PROBLEM DETAILS:
Below this line is a set of entries; quote exactly the lines from the line that contains "thumb tip: (225, 127)" to the line that contains "pinky dip: (200, 242)", both lines included.

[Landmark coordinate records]
--------------------------------------------------
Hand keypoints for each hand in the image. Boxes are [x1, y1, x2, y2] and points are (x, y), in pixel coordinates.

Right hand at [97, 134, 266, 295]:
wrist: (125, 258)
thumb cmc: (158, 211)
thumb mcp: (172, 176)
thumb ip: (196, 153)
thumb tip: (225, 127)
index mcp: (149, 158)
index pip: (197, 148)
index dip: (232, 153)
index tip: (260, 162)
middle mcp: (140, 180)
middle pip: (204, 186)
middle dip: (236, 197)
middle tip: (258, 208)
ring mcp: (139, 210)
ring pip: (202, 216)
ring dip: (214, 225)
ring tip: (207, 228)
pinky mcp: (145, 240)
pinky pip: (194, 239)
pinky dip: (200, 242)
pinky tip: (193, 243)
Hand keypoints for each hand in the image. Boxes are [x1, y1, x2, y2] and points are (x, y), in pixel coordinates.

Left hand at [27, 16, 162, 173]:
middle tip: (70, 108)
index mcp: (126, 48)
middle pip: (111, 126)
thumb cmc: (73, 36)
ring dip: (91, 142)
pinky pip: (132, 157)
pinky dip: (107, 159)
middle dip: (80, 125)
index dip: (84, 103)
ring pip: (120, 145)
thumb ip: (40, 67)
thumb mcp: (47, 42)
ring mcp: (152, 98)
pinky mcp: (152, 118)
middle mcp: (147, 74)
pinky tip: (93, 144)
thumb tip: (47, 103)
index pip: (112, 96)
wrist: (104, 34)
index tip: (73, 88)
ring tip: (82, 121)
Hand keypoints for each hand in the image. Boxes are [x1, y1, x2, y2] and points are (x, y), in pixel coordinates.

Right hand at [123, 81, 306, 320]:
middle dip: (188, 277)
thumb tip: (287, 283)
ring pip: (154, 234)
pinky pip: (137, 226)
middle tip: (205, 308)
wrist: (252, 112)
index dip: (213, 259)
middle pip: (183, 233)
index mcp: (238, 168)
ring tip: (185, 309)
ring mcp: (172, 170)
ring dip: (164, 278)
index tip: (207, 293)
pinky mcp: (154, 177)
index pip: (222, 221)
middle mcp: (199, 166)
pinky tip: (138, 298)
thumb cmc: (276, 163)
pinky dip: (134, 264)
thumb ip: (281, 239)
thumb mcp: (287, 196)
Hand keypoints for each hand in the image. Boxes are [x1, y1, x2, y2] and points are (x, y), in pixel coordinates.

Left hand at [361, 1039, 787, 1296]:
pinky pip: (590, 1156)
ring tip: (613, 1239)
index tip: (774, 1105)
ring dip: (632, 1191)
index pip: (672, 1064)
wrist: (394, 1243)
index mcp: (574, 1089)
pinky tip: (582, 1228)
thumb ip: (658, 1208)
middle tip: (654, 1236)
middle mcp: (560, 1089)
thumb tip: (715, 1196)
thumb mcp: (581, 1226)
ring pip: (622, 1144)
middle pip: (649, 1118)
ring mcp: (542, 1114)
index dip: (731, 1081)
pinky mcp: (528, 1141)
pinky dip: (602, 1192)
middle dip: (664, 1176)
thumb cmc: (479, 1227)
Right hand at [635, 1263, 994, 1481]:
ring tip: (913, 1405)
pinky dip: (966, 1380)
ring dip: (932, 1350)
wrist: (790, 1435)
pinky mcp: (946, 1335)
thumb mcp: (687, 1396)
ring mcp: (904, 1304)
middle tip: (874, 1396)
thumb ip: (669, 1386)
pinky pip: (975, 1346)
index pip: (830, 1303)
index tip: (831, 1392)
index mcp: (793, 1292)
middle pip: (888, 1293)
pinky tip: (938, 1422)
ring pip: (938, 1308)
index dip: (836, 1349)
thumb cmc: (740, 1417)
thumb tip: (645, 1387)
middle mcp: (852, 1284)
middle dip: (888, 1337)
--------------------------------------------------
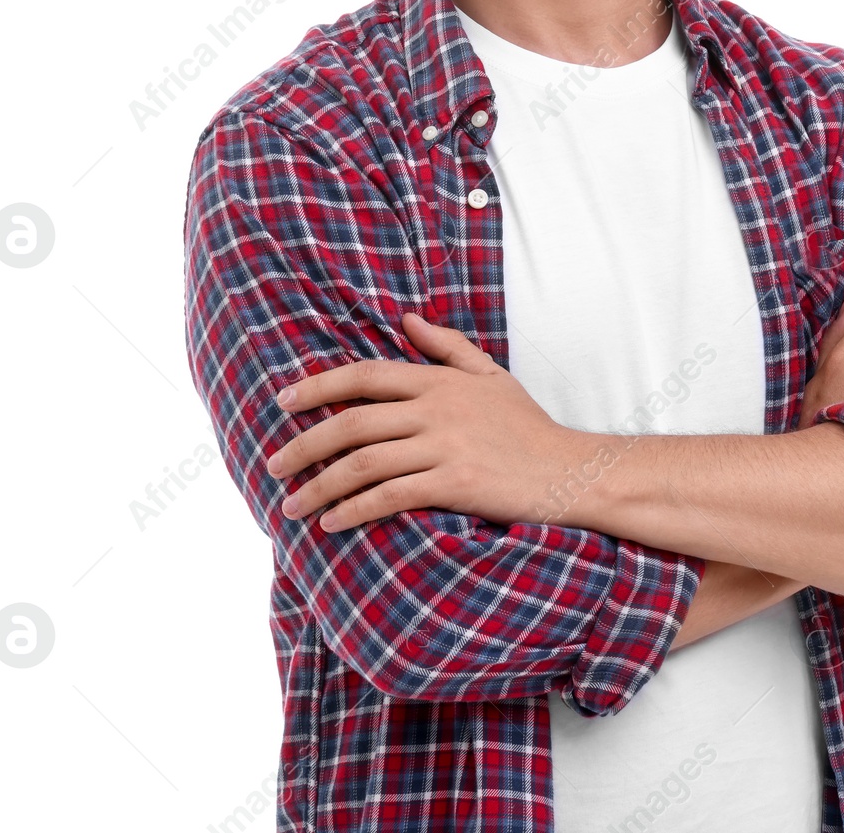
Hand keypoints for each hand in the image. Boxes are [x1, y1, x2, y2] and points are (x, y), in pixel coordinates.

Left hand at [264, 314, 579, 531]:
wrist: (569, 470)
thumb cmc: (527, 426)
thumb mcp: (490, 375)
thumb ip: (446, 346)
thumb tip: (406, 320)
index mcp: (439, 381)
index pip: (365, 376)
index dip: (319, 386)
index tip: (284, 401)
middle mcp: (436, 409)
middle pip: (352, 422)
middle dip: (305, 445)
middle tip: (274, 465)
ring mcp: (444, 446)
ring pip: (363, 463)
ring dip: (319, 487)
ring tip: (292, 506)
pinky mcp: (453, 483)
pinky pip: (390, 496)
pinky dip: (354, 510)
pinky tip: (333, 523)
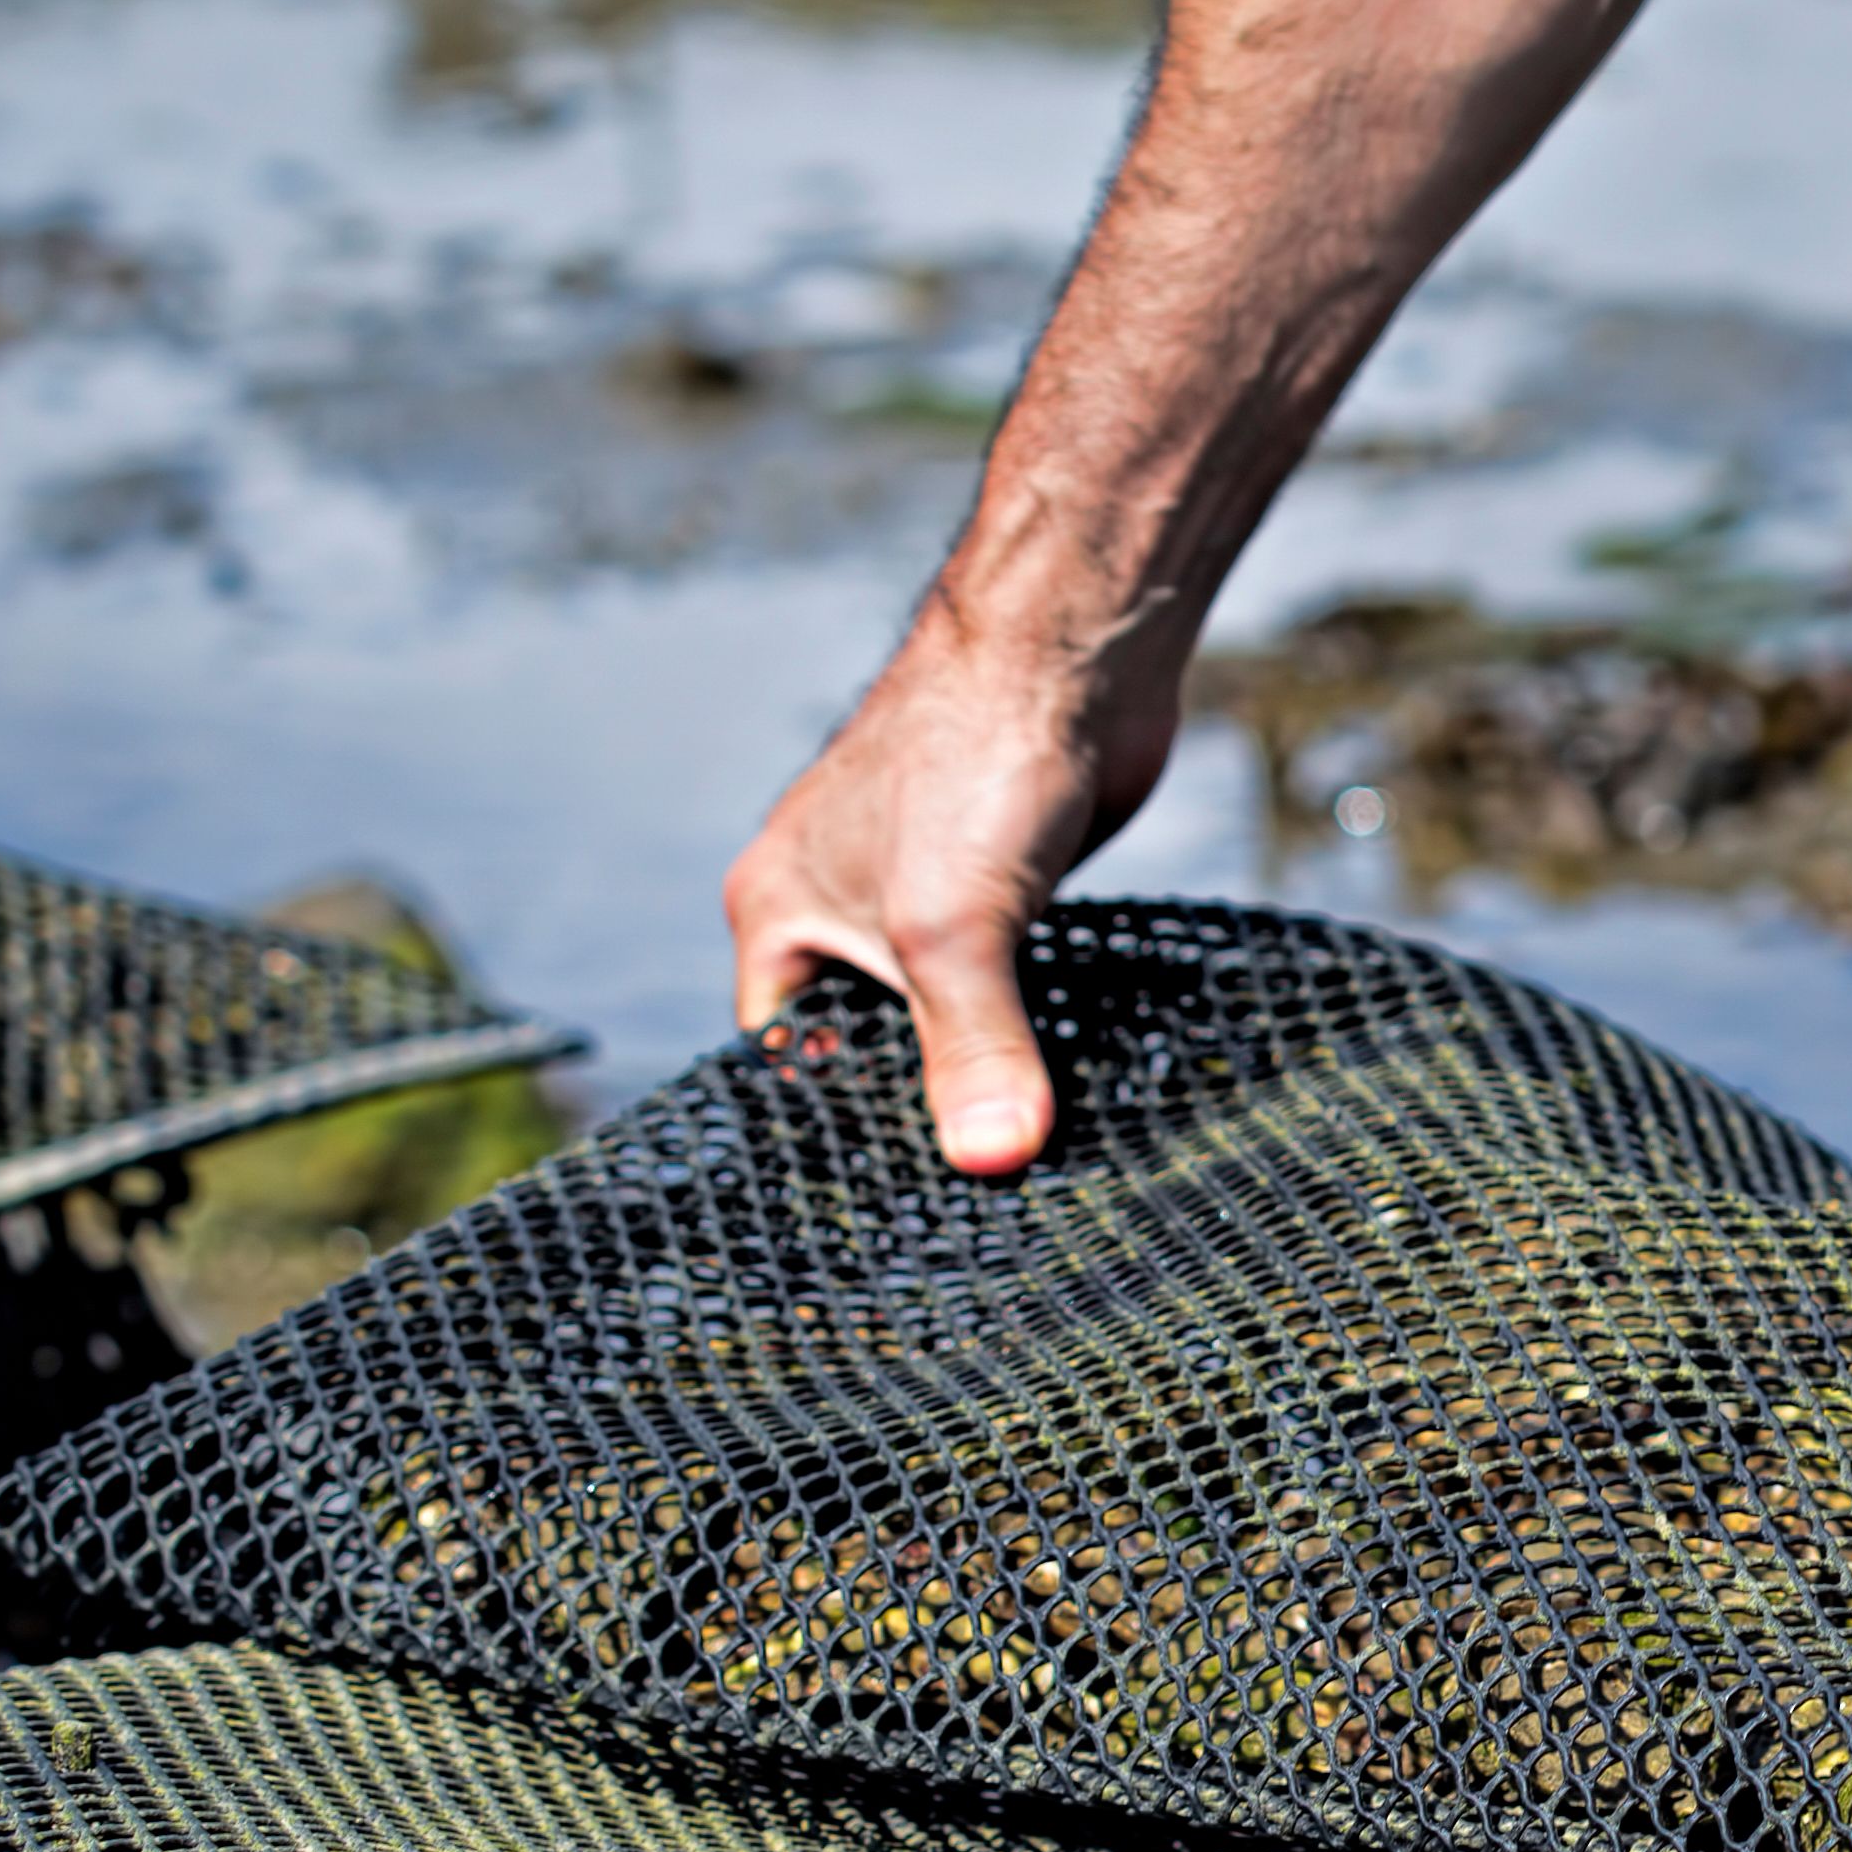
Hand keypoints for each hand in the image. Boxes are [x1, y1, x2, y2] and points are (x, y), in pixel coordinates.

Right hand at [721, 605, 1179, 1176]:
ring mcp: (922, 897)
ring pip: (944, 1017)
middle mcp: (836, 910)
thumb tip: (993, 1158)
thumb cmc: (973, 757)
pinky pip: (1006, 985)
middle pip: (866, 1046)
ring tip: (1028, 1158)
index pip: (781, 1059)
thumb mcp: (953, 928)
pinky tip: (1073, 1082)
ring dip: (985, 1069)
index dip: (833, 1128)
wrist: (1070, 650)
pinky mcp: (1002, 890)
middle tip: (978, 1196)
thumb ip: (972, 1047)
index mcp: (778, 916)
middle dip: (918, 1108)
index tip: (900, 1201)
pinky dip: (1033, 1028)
--------------------------------------------------
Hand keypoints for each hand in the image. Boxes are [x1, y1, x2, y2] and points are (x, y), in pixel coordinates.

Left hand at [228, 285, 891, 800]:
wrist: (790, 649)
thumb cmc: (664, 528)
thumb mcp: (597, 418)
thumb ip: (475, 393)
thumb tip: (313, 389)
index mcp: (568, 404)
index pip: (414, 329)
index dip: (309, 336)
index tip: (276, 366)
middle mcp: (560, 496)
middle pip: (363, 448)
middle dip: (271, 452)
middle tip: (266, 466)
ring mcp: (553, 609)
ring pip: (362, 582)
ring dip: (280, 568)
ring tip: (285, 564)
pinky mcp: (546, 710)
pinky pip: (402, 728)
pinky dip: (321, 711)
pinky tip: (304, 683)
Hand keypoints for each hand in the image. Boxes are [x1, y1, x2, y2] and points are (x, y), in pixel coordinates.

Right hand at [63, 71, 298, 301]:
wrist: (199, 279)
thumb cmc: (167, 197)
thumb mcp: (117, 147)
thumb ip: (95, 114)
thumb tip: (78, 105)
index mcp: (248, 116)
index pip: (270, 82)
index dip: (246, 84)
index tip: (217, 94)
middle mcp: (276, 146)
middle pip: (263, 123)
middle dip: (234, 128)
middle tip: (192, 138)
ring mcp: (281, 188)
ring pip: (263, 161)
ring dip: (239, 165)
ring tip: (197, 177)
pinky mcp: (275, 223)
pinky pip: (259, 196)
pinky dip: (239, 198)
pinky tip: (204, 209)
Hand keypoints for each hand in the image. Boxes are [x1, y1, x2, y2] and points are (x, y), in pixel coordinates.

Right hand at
--------------------------------------------------
SOLUTION TO THIS TASK:
thumb tip: (225, 127)
index mcp: (149, 158)
index pip: (197, 148)
index dip: (232, 153)
index tip: (260, 162)
middle mcp: (140, 180)
middle pip: (204, 186)
middle dip: (236, 197)
middle tip: (258, 208)
ring mcp: (139, 210)
ring pip: (202, 216)
ring dip: (214, 225)
ring tip: (207, 228)
pinky mcp: (145, 240)
pinky pip: (194, 239)
pinky dip: (200, 242)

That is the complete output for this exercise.